Copy out each line of the listing that has the word "stained" in it.

PROVIDED MATERIAL →
┄┄┄┄┄┄┄┄┄┄

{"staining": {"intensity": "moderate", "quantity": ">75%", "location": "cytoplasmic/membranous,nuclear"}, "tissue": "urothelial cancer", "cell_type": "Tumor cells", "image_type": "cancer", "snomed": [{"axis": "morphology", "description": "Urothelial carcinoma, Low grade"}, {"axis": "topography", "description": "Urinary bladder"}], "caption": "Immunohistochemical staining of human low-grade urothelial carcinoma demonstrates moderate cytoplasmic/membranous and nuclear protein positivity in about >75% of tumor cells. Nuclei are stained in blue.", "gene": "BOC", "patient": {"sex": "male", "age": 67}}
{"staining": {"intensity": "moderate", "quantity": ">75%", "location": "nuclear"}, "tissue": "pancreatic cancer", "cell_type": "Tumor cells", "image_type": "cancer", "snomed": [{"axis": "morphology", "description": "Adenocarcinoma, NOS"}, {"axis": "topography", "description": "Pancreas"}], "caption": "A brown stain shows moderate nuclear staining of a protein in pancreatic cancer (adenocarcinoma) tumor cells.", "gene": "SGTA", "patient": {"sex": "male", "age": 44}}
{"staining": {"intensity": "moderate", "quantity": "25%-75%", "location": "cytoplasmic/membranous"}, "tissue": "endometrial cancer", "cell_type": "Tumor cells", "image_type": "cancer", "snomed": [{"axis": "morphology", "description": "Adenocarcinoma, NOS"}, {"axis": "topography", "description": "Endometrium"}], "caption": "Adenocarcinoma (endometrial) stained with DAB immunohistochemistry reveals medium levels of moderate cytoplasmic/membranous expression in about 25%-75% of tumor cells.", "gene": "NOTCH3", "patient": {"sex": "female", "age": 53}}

┄┄┄┄┄┄┄┄┄┄

RESPONSE TO THE EXERCISE →
{"staining": {"intensity": "moderate", "quantity": ">75%", "location": "cytoplasmic/membranous,nuclear"}, "tissue": "urothelial cancer", "cell_type": "Tumor cells", "image_type": "cancer", "snomed": [{"axis": "morphology", "description": "Urothelial carcinoma, Low grade"}, {"axis": "topography", "description": "Urinary bladder"}], "caption": "Immunohistochemical staining of human low-grade urothelial carcinoma demonstrates moderate cytoplasmic/membranous and nuclear protein positivity in about >75% of tumor cells. Nuclei are stained in blue.", "gene": "BOC", "patient": {"sex": "male", "age": 67}}
{"staining": {"intensity": "moderate", "quantity": "25%-75%", "location": "cytoplasmic/membranous"}, "tissue": "endometrial cancer", "cell_type": "Tumor cells", "image_type": "cancer", "snomed": [{"axis": "morphology", "description": "Adenocarcinoma, NOS"}, {"axis": "topography", "description": "Endometrium"}], "caption": "Adenocarcinoma (endometrial) stained with DAB immunohistochemistry reveals medium levels of moderate cytoplasmic/membranous expression in about 25%-75% of tumor cells.", "gene": "NOTCH3", "patient": {"sex": "female", "age": 53}}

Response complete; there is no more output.